→ Task:
Quote all of the material below word for word, omitting the pictures.

→ Chart reading exercises:

====================

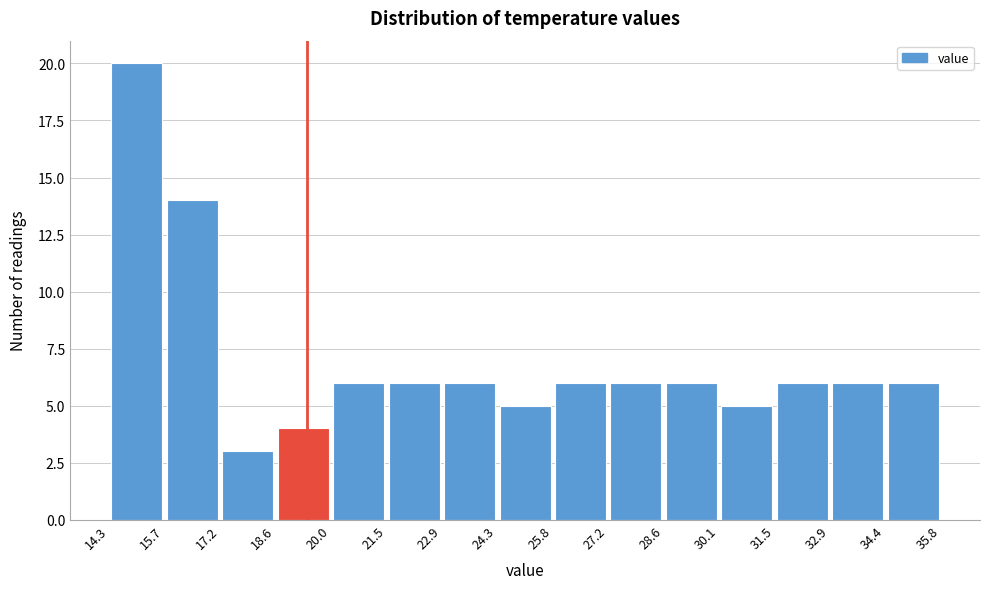

Reading left to right, transcribe this chart: for each bar, give the range it covers on the x-axis and its height. The values are not printed on the chart, so give them approximately, as read against the axis.

14.3 to 15.7: 20
15.7 to 17.2: 14
17.2 to 18.6: 3
18.6 to 20.0: 4
20.0 to 21.5: 6
21.5 to 22.9: 6
22.9 to 24.3: 6
24.3 to 25.8: 5
25.8 to 27.2: 6
27.2 to 28.6: 6
28.6 to 30.1: 6
30.1 to 31.5: 5
31.5 to 32.9: 6
32.9 to 34.4: 6
34.4 to 35.8: 6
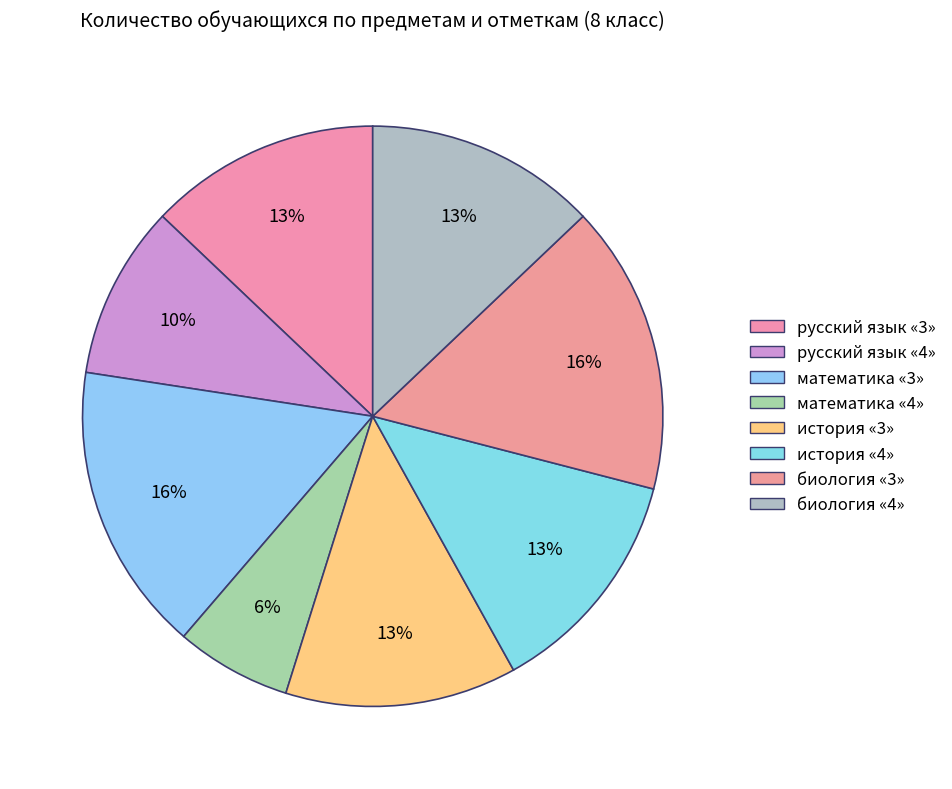

Between биология «3» and история «3», which is larger?

биология «3»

====================

→ Solution for this exercise:
Reading left to right, transcribe this chart: for each bar, give the range it covers on the x-axis and its height. The values are not printed on the chart, so give them approximately, as read against the axis.

14.3 to 15.7: 20
15.7 to 17.2: 14
17.2 to 18.6: 3
18.6 to 20.0: 4
20.0 to 21.5: 6
21.5 to 22.9: 6
22.9 to 24.3: 6
24.3 to 25.8: 5
25.8 to 27.2: 6
27.2 to 28.6: 6
28.6 to 30.1: 6
30.1 to 31.5: 5
31.5 to 32.9: 6
32.9 to 34.4: 6
34.4 to 35.8: 6

Between биология «3» and история «3», which is larger?

биология «3»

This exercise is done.